• **Source extract**:
** BEGIN **

Game 29: Purdue at Michigan Recap

Dylan Burkhardt

Purdue 72, Michigan 59 - 30
Photo: Dustin Johnston

Michigan took the floor like a team expecting a victory lap its final home game. Purdue traveled to Ann Arbor desperate to play its way into the NCAA tournament. This group of Michigan players has been on the other end of the equation as recently as last year but wasn’t up to the task to fend off Purdue. The differences in intensity and focus were obvious from the start as Purdue jumped out to an early 12-2 lead. The Wolverines consistently found ways to fight back, even taking the lead midway through the second half, but Purdue answered every Michigan run before pulling away down the stretch.

Michigan didn’t play a great game offensively but the loss is directly attributable to the Wolverines’ second worst defensive performance of the season. Purdue executed its inside-out offensive attack, which was lethal in stretches during the first match-up, to perfection. The game plan consisted of utilizing the high pick-and-roll to exploit Michigan’s tendency to switch screens on the perimeter and exploit mismatches. Terone Johnson and Lewis Jackson both slashed to the basket at will, often times defended by Michigan’s fives, and their teammates stepped up in support. The Boilermakers hit a number of challenging shots – contested threes, Lewis Jackson’s first three pointer in Big Ten play, a Travis Carroll jumper, Terone Johnson free throws and more – but also got their fair share of easy baskets. The end product was 51% two point shooting and 47% three point shooting for a 57% effective field goal percentage and 1.23 points per possession.

The Boilermakers didn’t do much on the offensive glass, grabbing just 21% of their misses, but maximized their opportunities with just five turnovers and shot the ball well enough to keep Michigan at bay.

The Wolverine offense was solid, netting 1 point per trip on the nose, but just not enough to keep up with Purdue’s torrid offensive pace. Michigan was effective around the hoop, making 57% of its twos, but couldn’t string together enough consistency offensively. The Wolverines settled for threes, especially late in the game, and weren’t productive with the long range efforts while making just 9-of-32 three point attempts. Michigan didn’t attempt a free throw in the first half and only got to the line four times in the second.

Michigan only turned the ball over on 14.8% of its possessions but the turnovers always seemed to kill any sort of offensive momentum. The Wolverine offense might have been more negatively affected by Purdue’s dearth of turnovers rather than turnover problems of its own. U-M only scored four points off turnovers and just two points in transition. The Wolverines ability to run selectively off of defensive rebounds and turnovers has proven to be a huge boost in recent wins and was completely neutralized.

** END **

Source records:
** BEGIN **

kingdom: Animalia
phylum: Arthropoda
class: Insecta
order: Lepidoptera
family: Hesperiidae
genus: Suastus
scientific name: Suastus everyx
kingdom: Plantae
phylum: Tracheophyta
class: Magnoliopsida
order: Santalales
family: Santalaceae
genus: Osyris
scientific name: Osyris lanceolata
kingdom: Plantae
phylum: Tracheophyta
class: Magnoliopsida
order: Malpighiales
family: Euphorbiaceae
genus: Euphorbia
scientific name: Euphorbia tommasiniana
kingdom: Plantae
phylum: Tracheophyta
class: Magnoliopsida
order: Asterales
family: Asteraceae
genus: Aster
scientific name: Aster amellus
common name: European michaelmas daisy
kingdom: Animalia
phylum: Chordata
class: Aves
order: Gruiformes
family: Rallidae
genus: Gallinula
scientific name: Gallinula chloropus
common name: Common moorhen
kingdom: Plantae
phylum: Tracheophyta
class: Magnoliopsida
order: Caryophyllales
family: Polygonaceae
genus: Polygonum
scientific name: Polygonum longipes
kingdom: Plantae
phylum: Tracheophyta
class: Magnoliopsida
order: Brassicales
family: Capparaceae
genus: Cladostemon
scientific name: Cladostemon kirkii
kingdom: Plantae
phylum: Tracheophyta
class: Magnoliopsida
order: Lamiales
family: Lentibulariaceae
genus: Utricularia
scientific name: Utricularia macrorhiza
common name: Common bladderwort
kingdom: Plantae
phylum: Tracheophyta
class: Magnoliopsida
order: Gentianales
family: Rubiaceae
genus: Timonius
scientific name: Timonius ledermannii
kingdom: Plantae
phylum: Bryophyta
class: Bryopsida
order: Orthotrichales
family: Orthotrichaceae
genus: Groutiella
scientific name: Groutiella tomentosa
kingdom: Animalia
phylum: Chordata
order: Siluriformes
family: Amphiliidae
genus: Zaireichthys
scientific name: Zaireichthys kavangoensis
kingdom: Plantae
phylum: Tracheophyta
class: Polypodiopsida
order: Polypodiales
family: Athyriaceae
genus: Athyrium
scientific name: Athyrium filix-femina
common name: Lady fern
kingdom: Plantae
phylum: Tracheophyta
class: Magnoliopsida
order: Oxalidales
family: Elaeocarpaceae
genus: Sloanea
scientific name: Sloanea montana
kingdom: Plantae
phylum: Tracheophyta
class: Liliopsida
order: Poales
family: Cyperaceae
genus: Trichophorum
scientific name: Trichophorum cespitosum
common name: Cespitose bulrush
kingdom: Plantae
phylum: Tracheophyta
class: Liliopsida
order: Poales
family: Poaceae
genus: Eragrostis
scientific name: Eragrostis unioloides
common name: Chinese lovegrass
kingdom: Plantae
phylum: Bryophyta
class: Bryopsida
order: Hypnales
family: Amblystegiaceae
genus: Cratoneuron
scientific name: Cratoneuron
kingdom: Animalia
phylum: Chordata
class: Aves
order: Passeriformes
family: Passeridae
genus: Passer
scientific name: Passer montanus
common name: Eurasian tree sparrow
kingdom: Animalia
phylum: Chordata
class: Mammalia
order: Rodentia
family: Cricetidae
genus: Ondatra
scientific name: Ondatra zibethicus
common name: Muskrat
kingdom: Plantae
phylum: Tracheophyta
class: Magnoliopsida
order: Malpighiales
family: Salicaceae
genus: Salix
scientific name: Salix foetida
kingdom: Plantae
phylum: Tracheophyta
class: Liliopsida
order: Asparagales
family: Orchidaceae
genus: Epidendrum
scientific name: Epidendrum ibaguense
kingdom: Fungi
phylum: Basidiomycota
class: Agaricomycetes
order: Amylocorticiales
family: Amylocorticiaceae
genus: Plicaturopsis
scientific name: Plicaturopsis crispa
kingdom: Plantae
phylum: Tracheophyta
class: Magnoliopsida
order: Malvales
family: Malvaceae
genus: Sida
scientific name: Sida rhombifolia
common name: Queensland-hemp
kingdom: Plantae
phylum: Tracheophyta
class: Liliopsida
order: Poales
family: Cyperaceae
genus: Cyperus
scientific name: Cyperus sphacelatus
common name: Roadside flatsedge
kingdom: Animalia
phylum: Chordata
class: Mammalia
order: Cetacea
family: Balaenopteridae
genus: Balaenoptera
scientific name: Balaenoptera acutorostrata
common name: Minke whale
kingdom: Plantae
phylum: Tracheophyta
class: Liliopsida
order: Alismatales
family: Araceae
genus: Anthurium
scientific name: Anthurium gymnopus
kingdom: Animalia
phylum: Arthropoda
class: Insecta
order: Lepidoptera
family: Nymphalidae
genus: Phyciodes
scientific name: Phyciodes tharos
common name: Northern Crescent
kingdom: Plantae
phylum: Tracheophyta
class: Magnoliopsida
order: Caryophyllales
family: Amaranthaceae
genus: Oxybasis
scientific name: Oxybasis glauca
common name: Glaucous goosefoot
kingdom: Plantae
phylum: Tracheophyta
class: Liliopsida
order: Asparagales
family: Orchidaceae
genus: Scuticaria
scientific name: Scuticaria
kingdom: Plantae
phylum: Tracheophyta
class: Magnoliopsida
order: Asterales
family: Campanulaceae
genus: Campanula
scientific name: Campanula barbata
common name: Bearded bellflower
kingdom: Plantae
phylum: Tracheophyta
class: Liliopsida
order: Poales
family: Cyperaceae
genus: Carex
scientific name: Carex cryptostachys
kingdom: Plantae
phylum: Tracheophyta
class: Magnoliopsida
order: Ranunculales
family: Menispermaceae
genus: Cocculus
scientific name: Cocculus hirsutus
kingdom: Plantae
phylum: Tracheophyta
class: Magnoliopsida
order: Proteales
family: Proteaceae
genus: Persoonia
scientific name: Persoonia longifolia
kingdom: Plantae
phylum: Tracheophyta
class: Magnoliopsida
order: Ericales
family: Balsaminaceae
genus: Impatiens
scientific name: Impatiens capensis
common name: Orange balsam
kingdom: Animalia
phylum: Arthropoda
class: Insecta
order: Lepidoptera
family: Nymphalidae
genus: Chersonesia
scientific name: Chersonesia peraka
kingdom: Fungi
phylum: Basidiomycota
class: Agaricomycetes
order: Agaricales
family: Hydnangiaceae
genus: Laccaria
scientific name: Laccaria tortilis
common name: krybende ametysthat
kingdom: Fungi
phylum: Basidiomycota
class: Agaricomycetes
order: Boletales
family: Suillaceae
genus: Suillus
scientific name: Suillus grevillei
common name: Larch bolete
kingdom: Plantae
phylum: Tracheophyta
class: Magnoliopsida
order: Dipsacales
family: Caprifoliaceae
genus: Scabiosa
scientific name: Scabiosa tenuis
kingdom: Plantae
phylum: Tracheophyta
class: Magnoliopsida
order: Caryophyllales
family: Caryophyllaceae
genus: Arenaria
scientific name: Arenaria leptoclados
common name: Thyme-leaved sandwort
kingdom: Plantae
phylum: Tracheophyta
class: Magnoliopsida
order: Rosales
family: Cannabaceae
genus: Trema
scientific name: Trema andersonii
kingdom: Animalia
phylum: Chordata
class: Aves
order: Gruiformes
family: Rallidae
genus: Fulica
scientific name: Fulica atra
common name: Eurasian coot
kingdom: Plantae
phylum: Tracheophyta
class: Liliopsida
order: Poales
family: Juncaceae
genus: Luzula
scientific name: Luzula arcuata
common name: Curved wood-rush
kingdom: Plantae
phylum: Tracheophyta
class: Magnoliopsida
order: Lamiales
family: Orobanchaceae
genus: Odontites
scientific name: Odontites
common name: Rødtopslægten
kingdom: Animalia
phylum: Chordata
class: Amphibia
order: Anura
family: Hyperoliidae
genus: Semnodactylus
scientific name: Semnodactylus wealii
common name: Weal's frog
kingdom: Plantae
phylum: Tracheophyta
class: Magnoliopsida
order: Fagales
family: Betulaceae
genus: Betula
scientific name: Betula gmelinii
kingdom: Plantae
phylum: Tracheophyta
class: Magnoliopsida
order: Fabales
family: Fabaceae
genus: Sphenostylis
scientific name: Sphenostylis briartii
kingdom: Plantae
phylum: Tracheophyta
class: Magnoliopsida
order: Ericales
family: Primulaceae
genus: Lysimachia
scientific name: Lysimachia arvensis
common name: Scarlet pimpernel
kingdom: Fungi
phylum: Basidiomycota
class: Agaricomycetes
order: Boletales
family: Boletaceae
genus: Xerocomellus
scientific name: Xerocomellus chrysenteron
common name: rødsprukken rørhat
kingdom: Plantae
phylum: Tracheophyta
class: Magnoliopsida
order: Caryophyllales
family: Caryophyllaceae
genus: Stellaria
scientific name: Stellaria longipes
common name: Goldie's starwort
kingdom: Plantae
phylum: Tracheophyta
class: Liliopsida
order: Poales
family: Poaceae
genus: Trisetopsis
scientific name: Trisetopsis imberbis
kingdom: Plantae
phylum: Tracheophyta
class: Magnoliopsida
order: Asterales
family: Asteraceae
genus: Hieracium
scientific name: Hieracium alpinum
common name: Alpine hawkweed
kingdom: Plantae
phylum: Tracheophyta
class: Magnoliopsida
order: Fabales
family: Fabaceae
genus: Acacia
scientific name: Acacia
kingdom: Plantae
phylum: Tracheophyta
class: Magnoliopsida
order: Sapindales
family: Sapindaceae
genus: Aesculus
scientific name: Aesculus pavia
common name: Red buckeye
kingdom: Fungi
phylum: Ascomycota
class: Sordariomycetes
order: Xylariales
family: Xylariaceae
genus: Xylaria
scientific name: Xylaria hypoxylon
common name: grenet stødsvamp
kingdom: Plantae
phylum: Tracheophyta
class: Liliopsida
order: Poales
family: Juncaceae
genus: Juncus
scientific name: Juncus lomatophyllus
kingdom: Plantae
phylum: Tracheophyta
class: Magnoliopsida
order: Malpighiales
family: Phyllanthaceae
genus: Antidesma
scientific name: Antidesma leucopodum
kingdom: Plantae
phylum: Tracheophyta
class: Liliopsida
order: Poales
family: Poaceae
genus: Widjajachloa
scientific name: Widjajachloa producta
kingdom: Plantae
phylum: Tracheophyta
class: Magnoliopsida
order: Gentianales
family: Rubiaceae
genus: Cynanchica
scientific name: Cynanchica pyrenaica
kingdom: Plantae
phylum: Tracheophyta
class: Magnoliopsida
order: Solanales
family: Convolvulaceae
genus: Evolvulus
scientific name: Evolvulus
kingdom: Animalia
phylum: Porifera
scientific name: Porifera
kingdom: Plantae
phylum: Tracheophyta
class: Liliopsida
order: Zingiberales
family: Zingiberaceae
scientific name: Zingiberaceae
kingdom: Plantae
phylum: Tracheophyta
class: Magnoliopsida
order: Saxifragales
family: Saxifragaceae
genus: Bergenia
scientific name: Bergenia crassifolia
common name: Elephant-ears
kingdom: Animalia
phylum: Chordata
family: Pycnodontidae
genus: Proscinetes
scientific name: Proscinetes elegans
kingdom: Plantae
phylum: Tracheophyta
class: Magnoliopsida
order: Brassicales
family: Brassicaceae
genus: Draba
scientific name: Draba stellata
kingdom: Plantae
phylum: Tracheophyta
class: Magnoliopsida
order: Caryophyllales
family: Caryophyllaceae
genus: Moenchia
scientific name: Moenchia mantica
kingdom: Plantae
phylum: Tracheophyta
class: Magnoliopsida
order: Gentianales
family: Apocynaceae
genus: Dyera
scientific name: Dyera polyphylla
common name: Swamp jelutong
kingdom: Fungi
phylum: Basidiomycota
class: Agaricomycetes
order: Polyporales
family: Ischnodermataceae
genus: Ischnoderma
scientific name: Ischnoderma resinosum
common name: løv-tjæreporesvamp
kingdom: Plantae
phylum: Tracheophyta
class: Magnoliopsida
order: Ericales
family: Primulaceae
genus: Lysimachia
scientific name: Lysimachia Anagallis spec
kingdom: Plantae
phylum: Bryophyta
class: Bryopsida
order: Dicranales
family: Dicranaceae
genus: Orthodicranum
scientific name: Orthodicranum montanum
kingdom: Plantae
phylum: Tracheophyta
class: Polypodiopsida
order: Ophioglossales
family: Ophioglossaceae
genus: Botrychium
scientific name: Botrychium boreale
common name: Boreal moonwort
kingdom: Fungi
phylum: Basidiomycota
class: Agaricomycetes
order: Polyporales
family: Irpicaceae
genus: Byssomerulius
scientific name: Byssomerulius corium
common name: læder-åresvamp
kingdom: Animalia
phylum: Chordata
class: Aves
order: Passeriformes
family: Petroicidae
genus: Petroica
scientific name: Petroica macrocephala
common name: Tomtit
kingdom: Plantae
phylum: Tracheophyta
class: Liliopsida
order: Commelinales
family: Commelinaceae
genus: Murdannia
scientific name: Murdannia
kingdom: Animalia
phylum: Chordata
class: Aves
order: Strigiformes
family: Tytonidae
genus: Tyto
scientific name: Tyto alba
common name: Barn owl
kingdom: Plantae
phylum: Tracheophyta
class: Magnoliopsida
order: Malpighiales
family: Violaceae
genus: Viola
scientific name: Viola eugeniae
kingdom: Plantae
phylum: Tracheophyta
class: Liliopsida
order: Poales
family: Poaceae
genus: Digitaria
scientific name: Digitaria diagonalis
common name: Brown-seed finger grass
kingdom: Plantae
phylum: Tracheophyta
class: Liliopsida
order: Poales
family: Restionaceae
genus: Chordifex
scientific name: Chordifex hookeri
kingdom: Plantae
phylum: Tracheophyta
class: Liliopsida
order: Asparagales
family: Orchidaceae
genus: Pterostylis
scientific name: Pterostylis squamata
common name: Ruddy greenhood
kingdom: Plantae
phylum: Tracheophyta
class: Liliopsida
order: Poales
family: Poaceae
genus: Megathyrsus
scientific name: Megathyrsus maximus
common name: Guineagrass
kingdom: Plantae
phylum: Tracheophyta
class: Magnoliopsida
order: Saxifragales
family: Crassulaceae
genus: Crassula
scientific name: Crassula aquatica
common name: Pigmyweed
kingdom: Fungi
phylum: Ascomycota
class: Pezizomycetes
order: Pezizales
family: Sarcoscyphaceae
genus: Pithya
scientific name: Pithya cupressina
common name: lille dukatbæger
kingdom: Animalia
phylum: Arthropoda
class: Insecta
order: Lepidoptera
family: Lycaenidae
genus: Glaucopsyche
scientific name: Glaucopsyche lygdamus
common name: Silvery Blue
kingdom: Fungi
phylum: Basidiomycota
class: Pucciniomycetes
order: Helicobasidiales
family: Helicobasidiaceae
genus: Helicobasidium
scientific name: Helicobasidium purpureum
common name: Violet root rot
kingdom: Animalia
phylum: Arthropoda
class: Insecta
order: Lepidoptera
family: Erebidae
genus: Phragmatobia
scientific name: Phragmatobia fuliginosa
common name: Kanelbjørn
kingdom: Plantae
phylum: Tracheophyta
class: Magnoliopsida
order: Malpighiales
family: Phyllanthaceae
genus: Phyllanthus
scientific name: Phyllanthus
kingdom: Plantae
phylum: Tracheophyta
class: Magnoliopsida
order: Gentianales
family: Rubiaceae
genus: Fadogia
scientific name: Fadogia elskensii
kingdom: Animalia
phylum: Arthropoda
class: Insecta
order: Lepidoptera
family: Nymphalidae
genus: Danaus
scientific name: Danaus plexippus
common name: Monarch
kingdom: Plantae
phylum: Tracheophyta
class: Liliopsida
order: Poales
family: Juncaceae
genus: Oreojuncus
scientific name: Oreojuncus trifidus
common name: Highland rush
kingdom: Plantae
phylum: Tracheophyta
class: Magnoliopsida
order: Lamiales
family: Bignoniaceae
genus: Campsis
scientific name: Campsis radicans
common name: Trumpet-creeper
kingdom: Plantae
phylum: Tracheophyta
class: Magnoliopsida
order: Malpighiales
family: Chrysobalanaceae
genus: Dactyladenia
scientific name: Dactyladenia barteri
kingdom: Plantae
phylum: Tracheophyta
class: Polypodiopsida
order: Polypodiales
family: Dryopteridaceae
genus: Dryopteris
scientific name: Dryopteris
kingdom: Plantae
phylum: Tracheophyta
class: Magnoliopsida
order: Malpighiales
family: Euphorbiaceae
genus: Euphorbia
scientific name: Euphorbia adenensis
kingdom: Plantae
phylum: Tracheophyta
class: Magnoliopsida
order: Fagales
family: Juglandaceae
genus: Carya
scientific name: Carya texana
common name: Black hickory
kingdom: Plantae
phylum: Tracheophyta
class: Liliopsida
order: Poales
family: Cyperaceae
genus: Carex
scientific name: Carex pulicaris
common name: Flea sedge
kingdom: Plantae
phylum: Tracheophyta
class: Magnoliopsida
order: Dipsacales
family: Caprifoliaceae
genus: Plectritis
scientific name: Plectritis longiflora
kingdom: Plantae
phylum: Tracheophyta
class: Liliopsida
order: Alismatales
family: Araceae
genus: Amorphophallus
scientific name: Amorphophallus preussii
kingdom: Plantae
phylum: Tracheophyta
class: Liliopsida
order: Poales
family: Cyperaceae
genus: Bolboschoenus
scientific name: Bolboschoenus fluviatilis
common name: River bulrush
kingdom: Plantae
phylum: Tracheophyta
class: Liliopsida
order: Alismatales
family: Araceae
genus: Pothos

** END **

• **Problem requirements**: In the game recap above, how many of its three-point attempts did Michigan make?

• **Task output**: Michigan made 9 of its 32 three-point attempts.